18 Jan 2017
Collecting patient payments

Collecting  patient payments is not always the most fun part of the job. But, with more than 23 percent of total revenue in health practices coming from patient collections, according to the Medical Group Management Association (MGMA), few can deny that managing patient payments correctly is a significant priority for practices and medical billing services.

More recent reports have indicated that high deductibles have played a major role in refocusing practice efforts with regard to out-of-pocket costs for patients. According to the Kaiser Family Foundation, average combined deductibles within the Marketplace for 2016 were $5,765 for bronze plans, up from $5,328 in 2015, and $3,064 for silver plans, up from $2,556 in 2015.

While these deductibles are from the Marketplace, the Robert Wood Johnson Foundation reported that current private insurance deductibles have also risen. In 2015, more than 63 percent of privately insured individuals with single coverage experienced deductibles of $1,000 or more, compared to only 10 percent in 2006.

In short, collecting patient payments are an unavoidable and vital portion of the revenue stream for modern practices. If you aren’t already making your payment collection process a priority, now is the time to make important changes.

Below are seven invaluable strategies for promoting success in your patient payment policies and For better Collecting patient payments. Collecting patient payments

Don’t be sorry-be firm about requesting payment.
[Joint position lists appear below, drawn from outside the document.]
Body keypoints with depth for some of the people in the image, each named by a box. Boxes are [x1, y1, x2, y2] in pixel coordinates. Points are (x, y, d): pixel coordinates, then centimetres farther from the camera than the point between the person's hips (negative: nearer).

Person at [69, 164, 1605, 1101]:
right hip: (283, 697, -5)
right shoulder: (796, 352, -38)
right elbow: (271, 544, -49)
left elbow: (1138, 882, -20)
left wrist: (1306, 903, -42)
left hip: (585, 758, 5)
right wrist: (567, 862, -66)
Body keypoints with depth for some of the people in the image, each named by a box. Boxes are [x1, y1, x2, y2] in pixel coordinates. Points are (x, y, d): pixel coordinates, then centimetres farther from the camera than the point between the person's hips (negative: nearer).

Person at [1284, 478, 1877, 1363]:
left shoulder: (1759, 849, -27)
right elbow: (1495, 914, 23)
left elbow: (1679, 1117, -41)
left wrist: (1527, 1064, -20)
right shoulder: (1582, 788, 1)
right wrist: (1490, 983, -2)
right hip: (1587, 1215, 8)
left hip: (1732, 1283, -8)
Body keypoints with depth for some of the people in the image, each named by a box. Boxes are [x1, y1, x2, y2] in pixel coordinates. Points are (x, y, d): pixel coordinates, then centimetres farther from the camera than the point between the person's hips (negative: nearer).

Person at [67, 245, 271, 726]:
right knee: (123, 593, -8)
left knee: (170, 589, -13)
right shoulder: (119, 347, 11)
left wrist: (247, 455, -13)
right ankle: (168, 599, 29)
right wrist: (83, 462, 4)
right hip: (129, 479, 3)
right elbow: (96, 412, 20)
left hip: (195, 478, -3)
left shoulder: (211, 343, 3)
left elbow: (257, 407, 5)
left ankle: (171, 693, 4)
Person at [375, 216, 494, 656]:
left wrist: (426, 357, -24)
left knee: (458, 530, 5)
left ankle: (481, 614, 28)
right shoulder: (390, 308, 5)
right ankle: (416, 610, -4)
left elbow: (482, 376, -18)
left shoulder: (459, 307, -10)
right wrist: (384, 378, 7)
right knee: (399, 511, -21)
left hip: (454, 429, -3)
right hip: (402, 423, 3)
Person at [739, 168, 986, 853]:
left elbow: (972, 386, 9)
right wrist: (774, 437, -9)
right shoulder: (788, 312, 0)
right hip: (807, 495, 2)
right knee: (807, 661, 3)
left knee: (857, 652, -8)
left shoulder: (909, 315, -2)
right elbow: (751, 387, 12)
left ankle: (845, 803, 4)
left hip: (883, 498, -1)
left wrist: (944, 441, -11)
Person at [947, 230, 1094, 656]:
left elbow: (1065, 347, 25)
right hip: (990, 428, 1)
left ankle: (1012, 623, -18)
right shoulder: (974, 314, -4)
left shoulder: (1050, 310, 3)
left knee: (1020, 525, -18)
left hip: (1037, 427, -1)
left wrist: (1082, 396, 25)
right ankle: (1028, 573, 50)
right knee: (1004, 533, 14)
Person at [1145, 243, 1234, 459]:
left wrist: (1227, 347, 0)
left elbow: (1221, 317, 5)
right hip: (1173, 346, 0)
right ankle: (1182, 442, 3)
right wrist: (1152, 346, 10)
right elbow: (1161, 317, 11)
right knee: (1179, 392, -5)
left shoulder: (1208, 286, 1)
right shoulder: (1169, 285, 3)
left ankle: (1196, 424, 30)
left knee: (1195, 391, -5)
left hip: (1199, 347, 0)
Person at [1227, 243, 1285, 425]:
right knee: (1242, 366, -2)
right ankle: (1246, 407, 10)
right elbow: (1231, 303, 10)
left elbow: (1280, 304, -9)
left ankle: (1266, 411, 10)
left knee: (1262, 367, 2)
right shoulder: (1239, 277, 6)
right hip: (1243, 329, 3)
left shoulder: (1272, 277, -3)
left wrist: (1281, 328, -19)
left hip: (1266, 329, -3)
There’s no reason to feel remorseful about requesting payment from your patients. Make sure to counsel staff on this thoroughly, especially those on the frontline of patient interactions. Patients should be made aware of deductibles or copays upfront, preferably prior to the appointment. Staff should also endeavor to collect confirmed patient payments prior to appointments, where possible. With the expectation set, there’s no reason why patients shouldn’t be prepared to cover their healthcare costs at the time of service.

Electronic statements make everything easier. Make your life easier by automating any processes you can. The best way to start is by setting up e-statements for your practice, which will save everyone time and will save your practice money in the long run.

Break free from the 30-day cycle. Once you’ve set up e-statements, it’s simple to reach out to patients through more reliable and expedient forms of media. Since you won’t have to spend money to send out paper statements every month and the effort is so much lower, why not reach out to your patients more frequently? Let go of your notions that a 30-day payment cycle is necessary. You can shorten this to bi-weekly, ensuring patients are thoroughly aware of obligations-and many will hasten to do away with past due balances as quickly as possible.

Be specific and clear about due dates. Payment processes should be primarily communication-focused. The first rule of communication is to be clear and specific. Make sure patients are aware of exact due dates for payment plans, and try to emphasize those expectations clearly with every patient interaction.

Take the time to listen and work with your patients. Most patients truly do want to meet their obligations. Understanding each patient’s needs and capabilities is a big part of making that possible. It’s vital for any successful practice to create clear policies that are communicated upfront to patients, but your staff also needs to listen when unanticipated circumstances arise or when patient needs exceed patient payment capabilities. Even when situations take unexpected turns, the right payment plans or arrangements can ensure all parties end up satisfied with the outcome.

Never miss an opportunity to confirm details or ask for balances. Every conversation with a patient, whether it’s phone-based or at the practice, should include a confirmation of patient contact information and a discussion of patient balances. While this might seem like overkill, the fact is that you don’t speak to some patients all that frequently. You don’t want to miss out on any chance that your communications might be missed or a past due balance might go unaddressed.

past due patient paymentsFor better Collecting  patient payments, manage payment plans as a unique category. Don’t let you payment plans get away from you. Simplify the process by keeping a separate category for your patients who are under payment arrangements. You want to make it simple to send out reminders and regular statements regarding patient payments and balances, so keep those files as part of a separate category in your system that will allow you to run reports and manage those files as quickly and painlessly as possible.

Keeping up with patient balances, copays, insurance payments, and other general revenue management tasks is no small matter. But you can make each aspect of your revenue stream flow smoothly with the right technology, as well as clear policies, effective training practices, and regular patient interaction.

Take a moment to assess your patient collection practices to determine if now is the right time for change. With only a few adaptations to your approach, both your practice and patients could benefit from easier, clearer interactions based on well-established payment guidelines. In the end, making it easy for your patients to meet their financial obligations will only help your practice flourish.